GZip File Reading
Lars T. Kyllingstad
public at kyllingen.NOSPAMnet
Thu Mar 10 02:57:47 PST 2011
On Thu, 10 Mar 2011 10:17:17 +0000, Russel Winder wrote:
> On Wed, 2011-03-09 at 23:53 -0500, dsimcha wrote:
>> I noticed last night that Phobos actually has all the machinations
>> required for reading gzipped files, buried in etc.c.zlib. I've wanted
>> a high-level D interface for reading and writing compressed files with
>> an API similar to "normal" file I/O for a while. I'm thinking about
>> what the easiest/best design would be. At a high level there are two
>> designs:
>
> But isn't a gzip (or zip, 7z, bzip2, etc., etc.) file actually a
> container: a tree of files.

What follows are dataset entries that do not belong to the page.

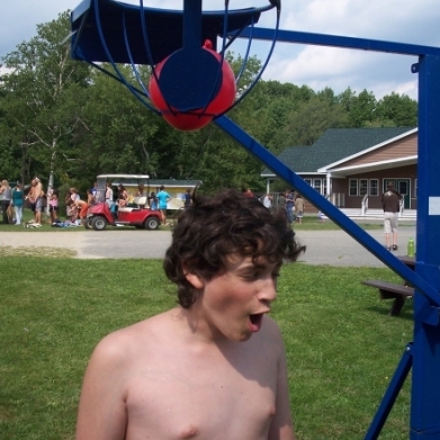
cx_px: 228
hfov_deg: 36.1
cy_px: 216
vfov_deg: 36.1
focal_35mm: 47
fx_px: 676
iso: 100
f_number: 4
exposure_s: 1/750
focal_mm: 8
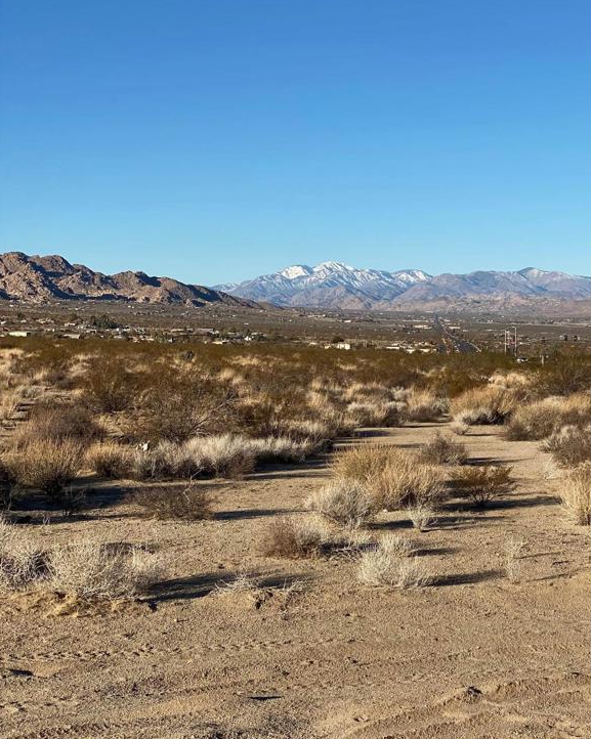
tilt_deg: +1.2
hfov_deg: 21.2
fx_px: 1575
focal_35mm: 72
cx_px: 389
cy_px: 307
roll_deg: -1.0
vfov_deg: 26.4
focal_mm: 6
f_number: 2
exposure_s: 1/1712
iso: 20
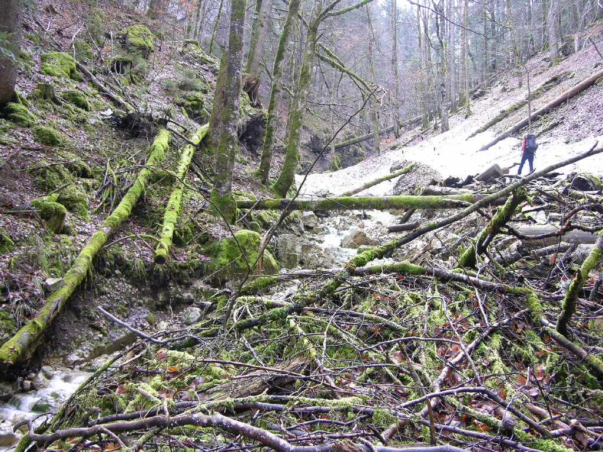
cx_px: 302
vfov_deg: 40.7
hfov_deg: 52.6
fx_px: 610
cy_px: 226
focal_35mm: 35
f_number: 2.8
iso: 50
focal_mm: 8.9
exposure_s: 1/33.3
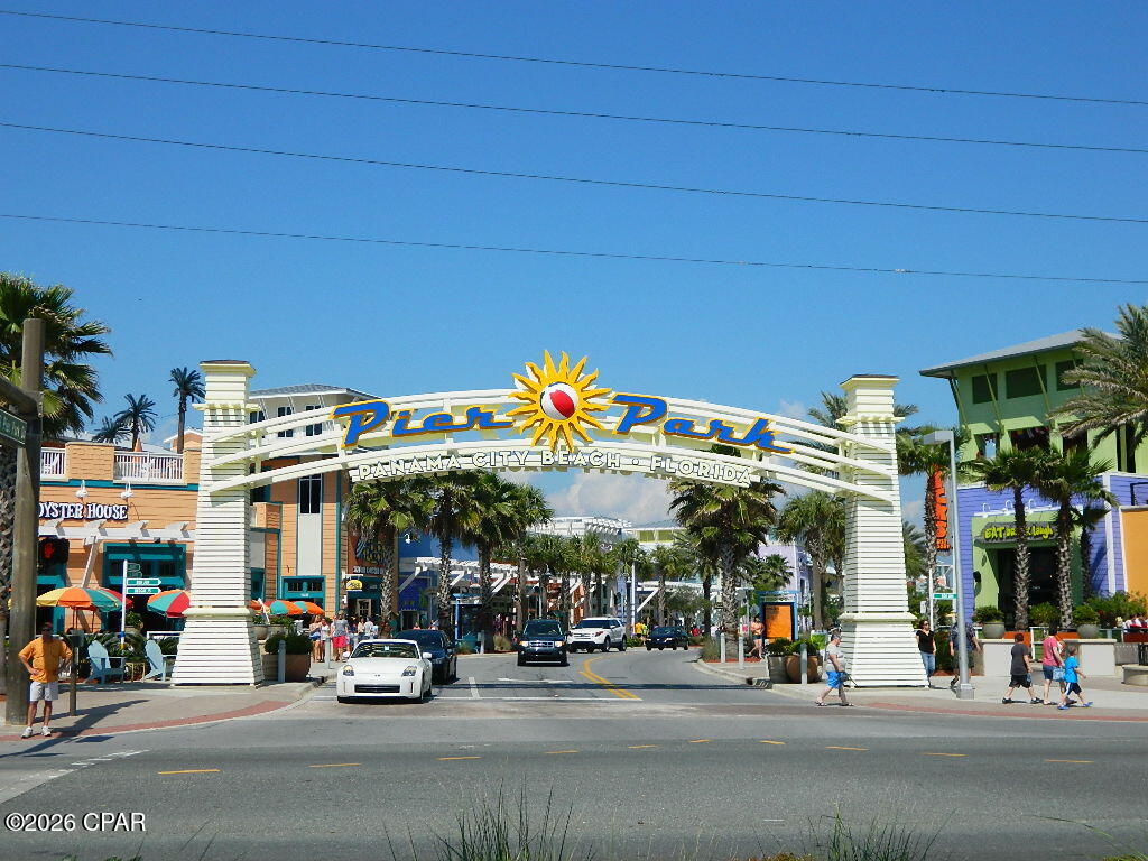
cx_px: 574
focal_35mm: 47
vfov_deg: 30.9
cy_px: 430
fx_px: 1559
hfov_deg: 40.4
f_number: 10.2
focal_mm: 8.4
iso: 80
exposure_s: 1/250
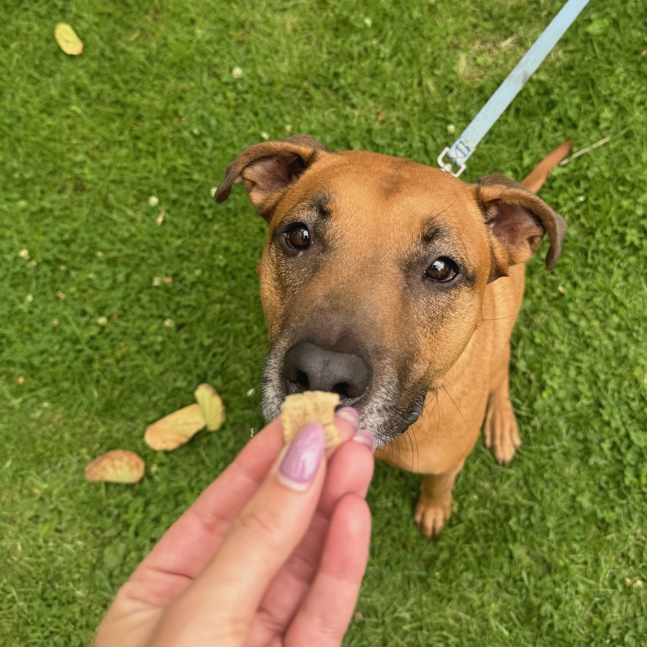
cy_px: 256
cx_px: 342
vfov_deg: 49.4
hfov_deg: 49.7
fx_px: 698
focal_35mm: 33
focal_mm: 6.76
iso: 80
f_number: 1.78
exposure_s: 1/507
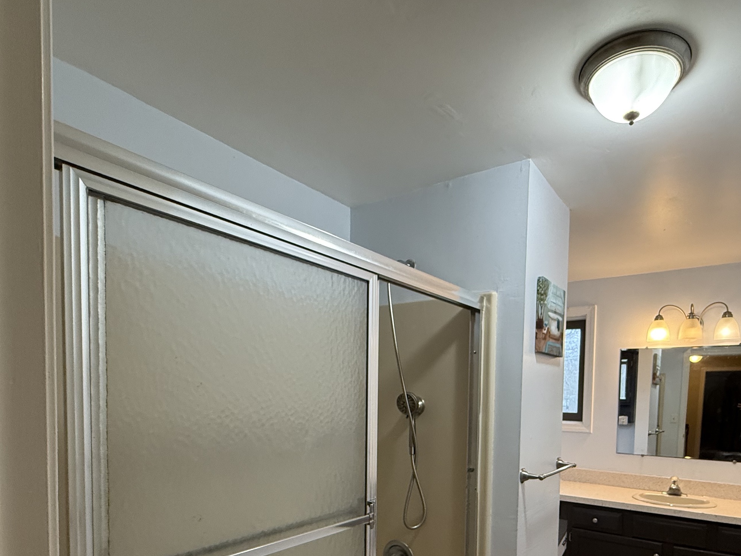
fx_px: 471
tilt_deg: -3.3
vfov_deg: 57.8
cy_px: 421
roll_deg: -1.6
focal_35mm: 22
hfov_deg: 75.4
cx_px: 451
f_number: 2.2
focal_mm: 2.22
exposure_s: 1/120
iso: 320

So isn't it more a persistent data
> structure that has a rendering as a single flat file on the filestore,
> than being a partitioned flat file which is what you will end up with if
> you head directly down the file/stream route?
Nope, a gzip or bzip2 file only contains a single file. To zip several
files, you first make a tar archive, and then you run gzip or bzip2 on
it. That's why most compressed archives targeted at the Linux platform
have extensions like .tar.gz, .tar.bz2, and so on.